The change to the Big East bowl relationship with the Gator and agreement with the Sun Bowl is discussed here.
This is the first time two bowls have gotten together to share conference ties.
“I don’t think there’s any doubt that if this is successful, it’s absolutely the wave of the future,” Gator Bowl president Rick Catlett said. “It’s important to us to have flexibility to create favorable matchups.”
Under the plan, each bowl may select either a Big East team or Notre Dame twice in the four-year span.
The rotation between the Big East/Notre Dame and the Big 12 is up to the bowls.
“We can select them any way we want to,” Catlett said. “Obviously, if we select a Big East team two years in a row, then we’d be in a position where we’d have to select a Big 12 team the last two years. But we could do 1-1-1-1 or 1-2-1 or 2-2.”
In all four years of the plan, the Atlantic Coast Conference will provide the opponent in the Gator Bowl and the Pacific-10 will play in the Sun.
When selecting a Big East team, both bowls will have the first pick after the league’s representative in the Bowl Championship Series is named. It is not yet determined where the Gator and Sun stand in the Big 12’s pecking order.

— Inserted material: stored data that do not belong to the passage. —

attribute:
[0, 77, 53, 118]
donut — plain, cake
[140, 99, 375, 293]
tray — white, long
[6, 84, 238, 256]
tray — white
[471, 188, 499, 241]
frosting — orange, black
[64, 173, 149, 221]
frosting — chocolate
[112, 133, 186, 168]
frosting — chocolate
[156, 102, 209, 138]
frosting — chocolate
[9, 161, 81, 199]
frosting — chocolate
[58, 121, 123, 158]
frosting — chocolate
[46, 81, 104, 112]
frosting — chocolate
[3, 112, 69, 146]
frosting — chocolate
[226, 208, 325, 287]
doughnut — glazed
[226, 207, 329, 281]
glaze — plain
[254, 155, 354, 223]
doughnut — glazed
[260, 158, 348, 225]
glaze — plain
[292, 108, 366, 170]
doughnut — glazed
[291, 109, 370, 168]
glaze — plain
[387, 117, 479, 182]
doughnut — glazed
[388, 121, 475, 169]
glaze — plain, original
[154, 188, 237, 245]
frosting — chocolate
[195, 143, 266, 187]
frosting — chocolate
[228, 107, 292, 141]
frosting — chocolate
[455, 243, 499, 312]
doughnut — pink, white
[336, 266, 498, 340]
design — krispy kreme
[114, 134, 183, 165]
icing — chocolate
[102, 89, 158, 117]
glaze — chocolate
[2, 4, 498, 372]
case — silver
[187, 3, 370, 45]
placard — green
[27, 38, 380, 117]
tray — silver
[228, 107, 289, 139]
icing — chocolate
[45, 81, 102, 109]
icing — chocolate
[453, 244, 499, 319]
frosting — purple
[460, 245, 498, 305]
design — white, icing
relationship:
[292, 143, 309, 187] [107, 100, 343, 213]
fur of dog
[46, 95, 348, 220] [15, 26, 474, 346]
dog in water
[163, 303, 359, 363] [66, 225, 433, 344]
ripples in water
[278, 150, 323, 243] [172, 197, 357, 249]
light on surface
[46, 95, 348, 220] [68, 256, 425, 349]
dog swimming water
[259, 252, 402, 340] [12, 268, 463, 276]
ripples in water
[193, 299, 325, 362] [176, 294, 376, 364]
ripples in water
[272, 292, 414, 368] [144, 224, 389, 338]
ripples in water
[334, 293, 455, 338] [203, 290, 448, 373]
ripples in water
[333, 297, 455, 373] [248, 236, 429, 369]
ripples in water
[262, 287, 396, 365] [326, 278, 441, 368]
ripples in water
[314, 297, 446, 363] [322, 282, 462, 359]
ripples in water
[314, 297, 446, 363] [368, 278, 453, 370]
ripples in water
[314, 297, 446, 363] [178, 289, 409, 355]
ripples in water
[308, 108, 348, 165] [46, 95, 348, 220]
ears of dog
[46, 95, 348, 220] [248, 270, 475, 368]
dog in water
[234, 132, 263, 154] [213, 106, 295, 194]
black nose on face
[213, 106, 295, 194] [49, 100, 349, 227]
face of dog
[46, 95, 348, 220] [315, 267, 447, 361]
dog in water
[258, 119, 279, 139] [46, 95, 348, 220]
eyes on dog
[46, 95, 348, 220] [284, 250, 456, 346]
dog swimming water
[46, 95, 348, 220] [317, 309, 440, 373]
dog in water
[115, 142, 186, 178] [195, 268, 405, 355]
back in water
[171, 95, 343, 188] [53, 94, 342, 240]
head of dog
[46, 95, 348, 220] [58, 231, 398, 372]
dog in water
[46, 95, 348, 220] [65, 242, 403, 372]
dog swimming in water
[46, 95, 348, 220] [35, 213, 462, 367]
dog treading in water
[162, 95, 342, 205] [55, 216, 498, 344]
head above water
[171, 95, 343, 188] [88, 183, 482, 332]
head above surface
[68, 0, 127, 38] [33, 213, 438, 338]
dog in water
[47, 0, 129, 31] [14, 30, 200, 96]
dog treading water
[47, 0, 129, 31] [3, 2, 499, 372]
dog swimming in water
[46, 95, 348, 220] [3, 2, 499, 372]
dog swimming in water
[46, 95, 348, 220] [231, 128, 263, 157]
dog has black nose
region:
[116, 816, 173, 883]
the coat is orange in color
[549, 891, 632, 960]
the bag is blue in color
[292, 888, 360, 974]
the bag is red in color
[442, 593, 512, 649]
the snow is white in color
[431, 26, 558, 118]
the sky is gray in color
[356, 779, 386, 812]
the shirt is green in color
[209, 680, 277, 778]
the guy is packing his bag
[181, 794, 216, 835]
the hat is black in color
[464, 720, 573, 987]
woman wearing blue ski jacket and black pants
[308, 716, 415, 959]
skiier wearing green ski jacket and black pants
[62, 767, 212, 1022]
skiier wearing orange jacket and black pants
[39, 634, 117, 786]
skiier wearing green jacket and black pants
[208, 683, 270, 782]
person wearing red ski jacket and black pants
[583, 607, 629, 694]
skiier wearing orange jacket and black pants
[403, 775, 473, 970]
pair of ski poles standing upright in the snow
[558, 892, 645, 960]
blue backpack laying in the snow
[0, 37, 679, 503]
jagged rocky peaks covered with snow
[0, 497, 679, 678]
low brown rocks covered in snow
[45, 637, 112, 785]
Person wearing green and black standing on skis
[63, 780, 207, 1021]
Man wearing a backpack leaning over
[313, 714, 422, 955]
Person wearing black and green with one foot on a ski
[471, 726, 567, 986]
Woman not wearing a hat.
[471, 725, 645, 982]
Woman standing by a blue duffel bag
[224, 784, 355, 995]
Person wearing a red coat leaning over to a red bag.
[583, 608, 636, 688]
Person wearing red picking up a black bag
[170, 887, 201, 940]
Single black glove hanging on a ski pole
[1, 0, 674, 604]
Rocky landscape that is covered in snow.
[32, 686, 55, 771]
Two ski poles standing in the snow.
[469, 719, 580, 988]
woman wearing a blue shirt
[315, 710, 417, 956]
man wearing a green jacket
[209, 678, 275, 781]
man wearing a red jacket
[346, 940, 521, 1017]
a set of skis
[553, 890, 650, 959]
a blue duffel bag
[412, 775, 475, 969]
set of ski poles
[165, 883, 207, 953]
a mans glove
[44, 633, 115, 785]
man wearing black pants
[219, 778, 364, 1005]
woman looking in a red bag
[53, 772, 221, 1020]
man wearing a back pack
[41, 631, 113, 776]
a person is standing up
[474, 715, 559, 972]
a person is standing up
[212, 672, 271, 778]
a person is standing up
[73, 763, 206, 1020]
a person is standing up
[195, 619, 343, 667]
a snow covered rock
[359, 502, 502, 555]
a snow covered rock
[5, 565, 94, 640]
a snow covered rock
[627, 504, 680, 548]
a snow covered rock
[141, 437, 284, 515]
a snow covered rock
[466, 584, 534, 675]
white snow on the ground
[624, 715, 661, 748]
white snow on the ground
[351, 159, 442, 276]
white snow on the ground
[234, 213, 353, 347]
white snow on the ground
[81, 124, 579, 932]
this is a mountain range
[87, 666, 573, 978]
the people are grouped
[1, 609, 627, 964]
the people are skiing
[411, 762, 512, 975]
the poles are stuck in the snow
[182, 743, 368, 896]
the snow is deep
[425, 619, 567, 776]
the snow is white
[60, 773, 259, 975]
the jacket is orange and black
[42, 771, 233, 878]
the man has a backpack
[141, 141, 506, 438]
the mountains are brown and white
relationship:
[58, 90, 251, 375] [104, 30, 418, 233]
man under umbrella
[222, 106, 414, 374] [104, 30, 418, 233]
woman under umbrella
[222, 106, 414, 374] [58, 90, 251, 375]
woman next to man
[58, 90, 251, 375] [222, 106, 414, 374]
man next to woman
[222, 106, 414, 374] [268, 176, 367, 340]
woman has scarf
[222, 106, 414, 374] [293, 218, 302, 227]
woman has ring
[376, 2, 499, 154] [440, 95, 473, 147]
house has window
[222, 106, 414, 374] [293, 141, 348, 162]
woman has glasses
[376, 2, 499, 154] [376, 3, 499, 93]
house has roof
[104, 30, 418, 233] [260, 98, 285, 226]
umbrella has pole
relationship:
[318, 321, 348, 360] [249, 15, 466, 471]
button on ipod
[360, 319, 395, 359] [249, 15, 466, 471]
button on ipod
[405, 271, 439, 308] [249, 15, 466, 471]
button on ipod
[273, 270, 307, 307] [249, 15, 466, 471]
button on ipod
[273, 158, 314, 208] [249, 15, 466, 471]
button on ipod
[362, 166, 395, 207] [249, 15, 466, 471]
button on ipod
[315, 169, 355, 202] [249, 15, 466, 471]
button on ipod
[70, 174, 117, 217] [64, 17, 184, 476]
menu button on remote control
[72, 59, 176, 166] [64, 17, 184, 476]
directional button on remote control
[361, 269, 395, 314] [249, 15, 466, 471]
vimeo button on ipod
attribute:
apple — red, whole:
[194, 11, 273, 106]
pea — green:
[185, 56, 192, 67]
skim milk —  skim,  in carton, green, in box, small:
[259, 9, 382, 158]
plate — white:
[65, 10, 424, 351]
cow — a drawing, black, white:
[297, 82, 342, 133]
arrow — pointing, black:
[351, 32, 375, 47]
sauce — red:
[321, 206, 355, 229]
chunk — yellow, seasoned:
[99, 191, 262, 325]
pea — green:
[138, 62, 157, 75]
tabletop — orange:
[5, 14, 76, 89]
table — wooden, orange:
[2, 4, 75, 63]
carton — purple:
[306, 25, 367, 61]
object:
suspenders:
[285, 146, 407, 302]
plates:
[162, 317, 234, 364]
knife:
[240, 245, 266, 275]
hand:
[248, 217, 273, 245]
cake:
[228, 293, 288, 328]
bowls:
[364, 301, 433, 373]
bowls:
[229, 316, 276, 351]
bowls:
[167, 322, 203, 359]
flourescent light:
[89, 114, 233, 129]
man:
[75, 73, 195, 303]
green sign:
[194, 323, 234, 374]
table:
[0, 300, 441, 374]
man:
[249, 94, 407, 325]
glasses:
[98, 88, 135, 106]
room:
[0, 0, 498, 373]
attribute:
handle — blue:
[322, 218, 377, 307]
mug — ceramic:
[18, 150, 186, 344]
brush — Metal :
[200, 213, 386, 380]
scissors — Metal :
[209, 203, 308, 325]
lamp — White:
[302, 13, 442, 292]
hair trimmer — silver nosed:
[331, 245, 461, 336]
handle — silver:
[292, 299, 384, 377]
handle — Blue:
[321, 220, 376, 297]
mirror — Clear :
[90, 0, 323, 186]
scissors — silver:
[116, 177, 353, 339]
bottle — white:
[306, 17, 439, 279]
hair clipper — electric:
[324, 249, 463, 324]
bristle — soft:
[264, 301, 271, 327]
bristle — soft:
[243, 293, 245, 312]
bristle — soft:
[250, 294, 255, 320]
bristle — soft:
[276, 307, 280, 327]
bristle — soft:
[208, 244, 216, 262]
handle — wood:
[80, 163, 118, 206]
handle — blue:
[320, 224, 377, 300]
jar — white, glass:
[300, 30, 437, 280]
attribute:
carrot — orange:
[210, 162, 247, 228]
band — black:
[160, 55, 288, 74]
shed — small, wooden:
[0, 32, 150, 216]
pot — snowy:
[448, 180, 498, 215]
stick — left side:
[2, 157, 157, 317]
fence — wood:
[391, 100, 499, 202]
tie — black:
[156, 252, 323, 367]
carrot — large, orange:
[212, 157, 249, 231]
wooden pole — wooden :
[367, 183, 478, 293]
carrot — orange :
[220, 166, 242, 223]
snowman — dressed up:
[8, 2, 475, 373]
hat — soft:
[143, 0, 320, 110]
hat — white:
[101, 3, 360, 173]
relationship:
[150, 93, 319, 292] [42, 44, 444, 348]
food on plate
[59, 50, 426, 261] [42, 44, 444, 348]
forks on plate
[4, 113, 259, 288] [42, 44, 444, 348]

The setup is important because it allows the Big East to hang onto a New Year’s Day bowl berth. The Gator Bowl will be played Jan. 1, and the Sun is set for New Year’s Eve.
“The Big East has a consistent and successful history of being unique and entrepreneurial,” Big East commissioner Mike Tranghese said.
Tranghese said the two leagues, bowls and Notre Dame “had the foresight to realize that we could accomplish more collectively than we could as individual entities, a trend that I clearly think is good for the future of college athletics.”
Catlett first proposed a sharing plan eight years ago during a meeting with conference commissioners in Atlanta. He said the Big East was interested from the start.
Part of the reason for the agreement is that the bowls were starting to see the same teams over and over in the bowls.
“Texas just finished playing in the Holiday Bowl for the third time in four years and we had West Virginia back-to-back, and it’s just nuts to do that,” Catlett said. “It’s an attempt to put new teams in and to create matchups beneficial to the games and for the fans.”
With this agreement, the Sun Bowl is upping the amount it pays out from around $1.575 million per team to $1.85 million. CBS has also renewed its TV contract to carry the bowl.
The Big East isn’t done working on the time share bowl plans. Afterall, there is still the loss of the relationship with the Insight.com Bowl to address.
Or will it? Tranghese said he’s continuing to work on ““three additional deals” and that “an announcement will be made shortly.”
Sources tell yours truly the Big East is negotiating with the Autozone Liberty Bowl in Memphis as well as the Gaylord Hotels Music Bowl in Nashville, Motor City Bowl in Detroit and, a long shot, the Champs Sports Bowl in Orlando, Fla.
If Tranghese could swing a shared deal with, say, Memphis and Charlotte, the Big East would be in fine shape. Word is the Liberty could land a deal with the Southeastern Conference.
There may an initial stigma or vagabond-esque complaint about this, but I actually kind of like the plan. If the point of continuing the bowl system was to create some match-ups not seen too often because of geography and conferences, then the system wasn’t working. This adds some real variety to it. The fact that the Big XII and some of the other BCS conferences are apparently interested and involved helps.